Revenue forecast healthy, but wait
Revenues into the state’s general fund were about $700 million more than it budgeted for the last fiscal year, but don’t expect that good news to last, state economists told lawmakers Thursday.
At least, not until Congress settles on what it will do about whether it should make temporary tax cuts permanent, and whether Europe will come out of its recession with a minimized debt crisis, they told the Legislature’s Joint Budget Committee.
“This is frustrating for many reasons. One of those reasons is many fundamentals in the economy are much healthier than they were at the end of the recession,” said Natalie Mullis, chief legislative economist. “The housing market has begun to recover nationwide. We have banks that have rebuilt their balance sheets and are in a much better financial position than they used to be. Households have shed debt. Businesses have become more efficient.”
And yet she and Jason Schrock, chief economist in the Office of State Planning and Budgeting, said the state and nation are headed for another economic slowdown if certain things don’t happen soon.
Both said uncertainty in the political landscape and in Europe continues to be a main sticking point for business owners, who are reluctant to grow their businesses as a result.
“The uncertainty is causing a hold-back in hiring, investing and spending,” Schrock said of private industry. “Of course there are good things going on. It’s not like the economy has ground to a halt. It’s just that there’s not enough good things going on.”

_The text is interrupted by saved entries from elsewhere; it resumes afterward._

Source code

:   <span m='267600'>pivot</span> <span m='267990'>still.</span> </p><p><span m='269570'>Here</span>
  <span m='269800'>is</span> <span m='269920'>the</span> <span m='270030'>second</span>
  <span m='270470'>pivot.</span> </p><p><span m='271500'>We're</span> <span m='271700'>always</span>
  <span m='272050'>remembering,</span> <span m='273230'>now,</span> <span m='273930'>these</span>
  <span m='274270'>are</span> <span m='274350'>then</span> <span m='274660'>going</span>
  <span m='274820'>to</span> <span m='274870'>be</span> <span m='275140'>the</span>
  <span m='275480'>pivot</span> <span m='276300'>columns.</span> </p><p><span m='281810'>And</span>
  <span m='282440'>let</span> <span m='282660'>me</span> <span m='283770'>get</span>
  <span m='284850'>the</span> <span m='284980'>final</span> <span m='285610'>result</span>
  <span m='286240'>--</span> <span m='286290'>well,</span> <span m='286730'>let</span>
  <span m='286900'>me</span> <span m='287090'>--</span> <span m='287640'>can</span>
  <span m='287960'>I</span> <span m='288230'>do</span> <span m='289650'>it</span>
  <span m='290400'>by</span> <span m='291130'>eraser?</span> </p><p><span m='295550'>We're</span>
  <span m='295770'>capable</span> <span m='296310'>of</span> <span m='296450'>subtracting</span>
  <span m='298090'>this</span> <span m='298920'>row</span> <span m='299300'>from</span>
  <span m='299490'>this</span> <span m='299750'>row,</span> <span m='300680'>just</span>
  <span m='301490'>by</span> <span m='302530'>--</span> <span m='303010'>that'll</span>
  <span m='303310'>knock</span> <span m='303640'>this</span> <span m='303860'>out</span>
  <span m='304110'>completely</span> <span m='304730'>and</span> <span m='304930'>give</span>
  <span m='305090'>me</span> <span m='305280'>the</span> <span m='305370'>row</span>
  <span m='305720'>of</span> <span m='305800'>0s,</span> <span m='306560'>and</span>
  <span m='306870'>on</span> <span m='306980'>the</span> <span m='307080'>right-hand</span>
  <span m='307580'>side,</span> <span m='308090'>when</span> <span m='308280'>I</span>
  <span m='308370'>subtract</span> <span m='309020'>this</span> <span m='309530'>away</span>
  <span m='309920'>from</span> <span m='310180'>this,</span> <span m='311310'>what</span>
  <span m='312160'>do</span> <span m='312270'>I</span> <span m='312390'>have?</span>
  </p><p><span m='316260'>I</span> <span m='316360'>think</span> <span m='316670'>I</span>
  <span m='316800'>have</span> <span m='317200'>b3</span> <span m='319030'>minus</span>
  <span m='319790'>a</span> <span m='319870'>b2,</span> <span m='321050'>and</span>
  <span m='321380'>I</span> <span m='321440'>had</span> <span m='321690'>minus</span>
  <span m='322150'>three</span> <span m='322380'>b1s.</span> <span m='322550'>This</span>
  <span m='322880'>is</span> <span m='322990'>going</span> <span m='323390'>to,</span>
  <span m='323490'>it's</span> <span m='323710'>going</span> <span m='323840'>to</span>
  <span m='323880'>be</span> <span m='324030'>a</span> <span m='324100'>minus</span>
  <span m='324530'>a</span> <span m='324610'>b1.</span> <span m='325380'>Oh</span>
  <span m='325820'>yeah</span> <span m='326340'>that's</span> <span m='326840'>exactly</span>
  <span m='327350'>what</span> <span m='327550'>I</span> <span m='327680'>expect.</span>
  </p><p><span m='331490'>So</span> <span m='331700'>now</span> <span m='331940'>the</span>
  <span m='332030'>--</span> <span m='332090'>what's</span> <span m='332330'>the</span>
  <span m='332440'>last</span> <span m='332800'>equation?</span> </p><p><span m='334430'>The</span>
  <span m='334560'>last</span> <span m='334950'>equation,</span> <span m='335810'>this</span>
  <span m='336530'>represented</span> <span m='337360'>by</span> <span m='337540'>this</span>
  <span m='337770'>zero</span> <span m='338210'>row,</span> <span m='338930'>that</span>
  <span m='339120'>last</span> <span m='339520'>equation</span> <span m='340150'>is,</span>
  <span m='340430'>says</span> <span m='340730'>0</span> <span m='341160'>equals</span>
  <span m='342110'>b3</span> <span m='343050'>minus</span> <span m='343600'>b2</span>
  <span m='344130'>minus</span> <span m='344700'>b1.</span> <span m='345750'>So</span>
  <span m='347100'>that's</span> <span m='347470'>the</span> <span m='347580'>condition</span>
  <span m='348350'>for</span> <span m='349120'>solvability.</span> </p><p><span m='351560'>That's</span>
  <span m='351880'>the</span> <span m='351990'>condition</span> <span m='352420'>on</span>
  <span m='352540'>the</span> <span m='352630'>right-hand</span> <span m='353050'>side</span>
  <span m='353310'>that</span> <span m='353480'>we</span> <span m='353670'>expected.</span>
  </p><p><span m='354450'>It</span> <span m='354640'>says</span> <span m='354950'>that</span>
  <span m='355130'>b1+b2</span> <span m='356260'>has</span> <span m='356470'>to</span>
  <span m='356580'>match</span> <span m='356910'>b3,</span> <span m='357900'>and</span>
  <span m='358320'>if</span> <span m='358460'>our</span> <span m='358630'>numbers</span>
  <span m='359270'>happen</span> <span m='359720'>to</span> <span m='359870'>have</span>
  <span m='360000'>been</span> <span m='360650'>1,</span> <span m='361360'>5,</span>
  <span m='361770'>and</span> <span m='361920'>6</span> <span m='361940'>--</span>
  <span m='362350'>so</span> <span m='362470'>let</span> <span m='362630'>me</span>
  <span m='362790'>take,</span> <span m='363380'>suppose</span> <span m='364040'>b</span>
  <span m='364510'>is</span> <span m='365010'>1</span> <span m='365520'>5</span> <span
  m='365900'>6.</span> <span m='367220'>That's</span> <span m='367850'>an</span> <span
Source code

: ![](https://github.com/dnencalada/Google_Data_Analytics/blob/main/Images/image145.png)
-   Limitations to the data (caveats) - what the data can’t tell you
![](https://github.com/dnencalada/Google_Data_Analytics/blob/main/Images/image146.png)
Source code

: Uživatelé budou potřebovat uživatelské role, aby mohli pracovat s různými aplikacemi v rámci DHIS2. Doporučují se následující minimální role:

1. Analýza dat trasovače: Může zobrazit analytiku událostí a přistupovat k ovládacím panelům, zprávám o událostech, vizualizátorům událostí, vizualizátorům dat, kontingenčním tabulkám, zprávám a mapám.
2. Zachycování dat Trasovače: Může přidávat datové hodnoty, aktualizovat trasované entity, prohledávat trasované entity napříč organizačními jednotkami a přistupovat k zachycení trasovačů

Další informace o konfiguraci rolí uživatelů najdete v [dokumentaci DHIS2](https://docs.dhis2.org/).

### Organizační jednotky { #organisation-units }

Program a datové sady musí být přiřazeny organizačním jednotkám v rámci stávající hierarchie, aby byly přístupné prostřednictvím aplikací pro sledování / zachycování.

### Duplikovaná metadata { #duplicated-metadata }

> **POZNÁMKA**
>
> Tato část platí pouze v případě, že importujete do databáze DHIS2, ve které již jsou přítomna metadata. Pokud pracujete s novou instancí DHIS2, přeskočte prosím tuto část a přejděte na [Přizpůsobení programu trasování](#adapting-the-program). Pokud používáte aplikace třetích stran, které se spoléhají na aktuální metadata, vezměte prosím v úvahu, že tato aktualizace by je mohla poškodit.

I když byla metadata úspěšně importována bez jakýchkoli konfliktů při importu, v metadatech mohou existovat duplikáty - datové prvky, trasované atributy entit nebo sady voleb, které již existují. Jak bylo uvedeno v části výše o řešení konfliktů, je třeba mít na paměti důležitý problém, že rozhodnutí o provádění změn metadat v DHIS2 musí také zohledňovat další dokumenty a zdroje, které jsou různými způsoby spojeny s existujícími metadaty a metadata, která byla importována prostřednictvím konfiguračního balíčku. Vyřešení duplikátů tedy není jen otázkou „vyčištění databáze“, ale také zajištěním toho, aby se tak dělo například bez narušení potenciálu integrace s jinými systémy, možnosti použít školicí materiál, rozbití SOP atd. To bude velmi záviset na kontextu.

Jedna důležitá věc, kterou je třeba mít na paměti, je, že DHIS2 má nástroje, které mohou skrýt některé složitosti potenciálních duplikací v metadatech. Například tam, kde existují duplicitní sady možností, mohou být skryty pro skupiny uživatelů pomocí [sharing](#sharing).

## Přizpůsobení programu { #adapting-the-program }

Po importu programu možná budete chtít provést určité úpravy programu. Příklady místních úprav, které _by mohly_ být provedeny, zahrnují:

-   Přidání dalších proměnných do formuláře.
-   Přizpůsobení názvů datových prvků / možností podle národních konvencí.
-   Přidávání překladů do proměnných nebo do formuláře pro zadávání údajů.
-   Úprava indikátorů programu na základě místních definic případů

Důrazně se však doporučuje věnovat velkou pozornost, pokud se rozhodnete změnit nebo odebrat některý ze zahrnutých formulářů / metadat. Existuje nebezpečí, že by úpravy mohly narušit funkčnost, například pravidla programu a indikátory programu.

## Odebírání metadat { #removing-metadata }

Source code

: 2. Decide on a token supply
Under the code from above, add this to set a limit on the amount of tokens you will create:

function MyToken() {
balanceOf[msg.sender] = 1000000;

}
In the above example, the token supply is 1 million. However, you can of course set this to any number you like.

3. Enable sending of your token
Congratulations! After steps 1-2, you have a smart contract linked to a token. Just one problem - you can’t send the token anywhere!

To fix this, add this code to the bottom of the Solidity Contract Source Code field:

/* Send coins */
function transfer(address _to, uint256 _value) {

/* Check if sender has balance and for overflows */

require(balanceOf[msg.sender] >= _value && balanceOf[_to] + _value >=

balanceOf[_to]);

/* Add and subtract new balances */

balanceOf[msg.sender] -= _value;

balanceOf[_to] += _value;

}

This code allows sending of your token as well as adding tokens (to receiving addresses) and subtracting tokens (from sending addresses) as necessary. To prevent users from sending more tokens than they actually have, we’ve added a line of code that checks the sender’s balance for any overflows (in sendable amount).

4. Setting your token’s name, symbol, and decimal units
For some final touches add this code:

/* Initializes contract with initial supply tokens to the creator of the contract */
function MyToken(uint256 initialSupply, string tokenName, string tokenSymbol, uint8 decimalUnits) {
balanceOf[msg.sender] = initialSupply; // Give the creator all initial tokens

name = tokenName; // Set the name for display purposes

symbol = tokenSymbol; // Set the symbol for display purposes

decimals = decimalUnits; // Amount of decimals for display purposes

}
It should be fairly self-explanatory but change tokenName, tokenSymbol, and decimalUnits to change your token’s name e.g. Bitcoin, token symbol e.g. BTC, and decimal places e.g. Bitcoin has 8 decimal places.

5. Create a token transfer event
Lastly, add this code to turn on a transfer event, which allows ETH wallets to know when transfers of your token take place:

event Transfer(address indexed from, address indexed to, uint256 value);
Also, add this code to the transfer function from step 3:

Schrock said the amount of money being exchanged in the economy is at a 50-year low.
He said that’s partly what the Federal Reserve hopes to address with its plan to buy bonds to keep long-term interest rates low and keep short-term interest rates at rock-bottom levels until at least 2015.
“Its main intention was to provide a signal to the economy that it’s going to provide accommodative monetary policies until the economy recovers, and even after that,” Schrock said. “That’s meant to raise expectations in the economy to cause people to get off the sidelines and start making those investments and hire people, because they’re more certain that the economy is going to grow.”
In the meantime, Congress could speed things up by resolving sooner, rather than later, questions over the federal deficit and whether to postpone or repeal automatic tax increases and spending cuts scheduled to happen next year.
“The economy needs Congress to resolve these issues and restore certainty for the U.S. economy and fiscal policy for the United States,” Mullis said. “As soon as that’s resolved, I think the economy is going to take off.”
The increased revenues Colorado has been seeing stem from various sources, including an 11-percent increase in individual income taxes, and a 24-percent hike in corporate tax revenues.
OSPB director Henry Sobanet, however, said some of that increase came from a temporary increase in capital gains revenues and an uptick in oil and gas activity that continues to struggle with volatile prices.
“While we’re not seeing a lot of severance tax because of the price of natural gas, that activity is putting people to work,” he said.
“Our second quarter of fiscal 2012 was the second fastest in the country behind only North Dakota, who’s experiencing a dramatic oil and gas expansion,” Sobanet said.